Ministry officials, he noted, had also had a series of meetings with Dr. David Allen and his team of experts, of the ‘People Helping People’ programme.
“We discussed one of his explanations on the causes of violence, which he described as the Social Fragmentation Process,” Mr. Poitier said. This process, according to Dr. Allen, is manifested through revenge, which results in the disintegration of the family, the development of youth gangs and subsequently violence.”
“Since nearly 50 percent of murders involve conflicts and revenge killings, the Ministry will partner with Dr. Allen and other similar programmes that seek to intervene in the lives of troublesome males at a young age, with a view to preventing them from becoming socially fragmented from society,” he added.
Ministry officials also held discussions with researchers at the University of The Bahamas and explored ways in which UB can assist the Ministry in finding more evidence-based strategies to combat crime,” Mr. Poitier revealed. They also expressed a willingness to assist us with evaluating anti-crime programmes to determine what impact they are having on crime and safety indicators, he added.
“The ministry is also establishing a Crime Advisory Group which will be made up of the business community, civil society, the religious community and other community partners, which will provide input and ideas on crime at the national level,” Mr. Poitier said. “A Technical Advisory Group will also be formed where independent members of the public with special skills, will be able to provide advice directly to the Ministry on cost effective and innovative crime fighting technology.”
Mr. Poitier said that the on-going Citizen Security and Justice Programme will also be instrumental in seeking to address the level of violence in the nation. The programme, he noted, is made up of the four following components: Crime and Violence Prevention in Targeted Communities; Youth Employability and Employment — increasing employability and employment of at risk youths between the ages of 15-25 years; Strengthening Prosecution Capacity; and Crime and Violence Prevention in Targeted Communities — reducing the recidivism rate which involves the rehabilitation and reintegration of offenders, so that, upon their release from prison, they are equipped to lead crime free lives.
Finally, Mr.
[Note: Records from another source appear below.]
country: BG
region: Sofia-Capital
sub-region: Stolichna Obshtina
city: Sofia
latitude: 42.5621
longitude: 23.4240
Poitier said, the Ministry was on the verge of launching a new programme that also sought to address the level of violence in the nation.
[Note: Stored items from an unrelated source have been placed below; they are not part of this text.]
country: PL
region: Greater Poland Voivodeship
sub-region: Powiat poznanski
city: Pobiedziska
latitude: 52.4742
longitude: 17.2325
“Funding in this upcoming Budget will be provided for various neighbourhood safety programmes which will involve community-based partners,” he said. “The National Neighbourhood Watch Programme will form the basis of bringing the community even closer to the police and to work collectively on matters relating to crime prevention.”
“Such a Unit will set in place guidelines that will govern the operation of the programme,” he added.
Minister Poitier said that it would include CCTV, and citizen patrols and programmes geared toward at risk youths. “We need all Bahamians to step up to the plate, and support the many initiatives that are ongoing,” he said. “We must all work together to ensure that The Bahamas becomes safer and more secure.”